Prior to undertaking her PhD, Sarah was Senior Vice President for Security, IT Audit and Disaster Recovery at Putnam Investments, an investment management firm with over $400 billion in assets under management, 79 mutual funds, 96 institutional clients, and over seven million shareholders and retirement plan participants. She oversaw Putnam’s recovery on 9/11 when then-parent company Marsh & McLennan’s World Trade Center 99th floor data center was destroyed. She also supervised over and 65 compliance and IT audits per year as well as incident investigations. As a senior executive and later consultant for Putnam and other Fortune 500 firms, Sarah also had responsibility for major applications development, data center and other operations, with over 100+ staff and $50m budgets. Before that, Sarah was a Sr. VP for Data Center and Security Operations and Compliance with BNY Mellon Bank, a global investments company with $1.6 trillion in assets under management, previously a part of Shearson/Lehman/American Express, the giant financial services conglomerate.
A former analyst for the US Department of Energy, she led the National Institute for Science and Technology (NIST) Cybersecurity Working Group sub-team, as co-author of the 2014 NIST: Guidelines for Smart Grid Cyber Security: Vol. 2, Privacy and the Smart Grid, as well as the 2010 volume, that created the security and privacy laws section of the report. She served on the privacy use cases team for two years and the NIST cybersecurity working group (CSWG) on Smart Grid privacy for seven years. She has co-led Northeastern University Law School Legal Skills in Social Context (LSSC) clinics on surveillance law and online privacy tools and technology, as well as an MIT Co-Design Studio class at MIT Media Lab. She has helped draft data breach laws, and testified before the Massachusetts legislature and regulatory agencies.

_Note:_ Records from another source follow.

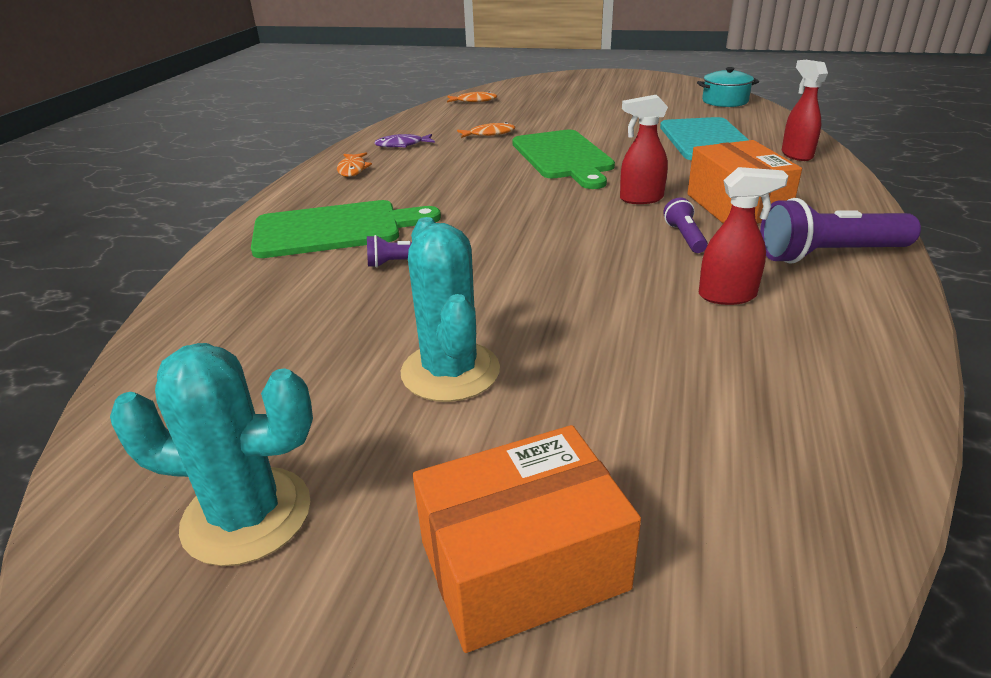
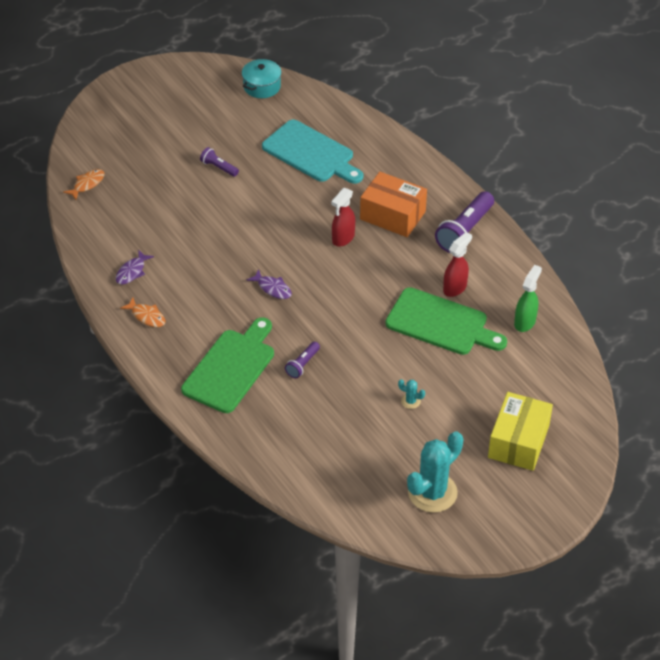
camera: 50 degrees left, 15 degrees up
(450, 371) = (410, 401): turquoise cactus -> turquoise cactus, size x0.41
(489, 134) = (168, 223): orange fish -> none
(494, 199) = (272, 288): none -> purple fish
(523, 565) = (518, 441): orange box -> yellow box
(563, 157) = (251, 222): green cutting board -> green cutting board (441, 323)
(684, 237) = (397, 258): purple flashlight -> purple flashlight (218, 167)
(796, 155) = (370, 141): red spray bottle -> none
(805, 392) = (525, 322): none -> green spray bottle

In addition to her work on various industry standards bodies, Sarah serves on the IEEE (Institute of Electrical and Electronics Engineers) P1912 Privacy and Security Architecture for Consumer Wireless Devices Working Group. Sarah serves as a postdoctoral researcher in Digital & Multimedia evidence at the Alameda County Sheriff’s Office Crime Lab in Digital and Multimedia Evidence, and trains law enforcement in forensic techniques. In her work to help end cyberstalking and abuse through technology, Sarah serves on the Boards of Emerge, the first Abuser Intervention Program (BIP), and Each One Teach One, dedicated to training for technology employment.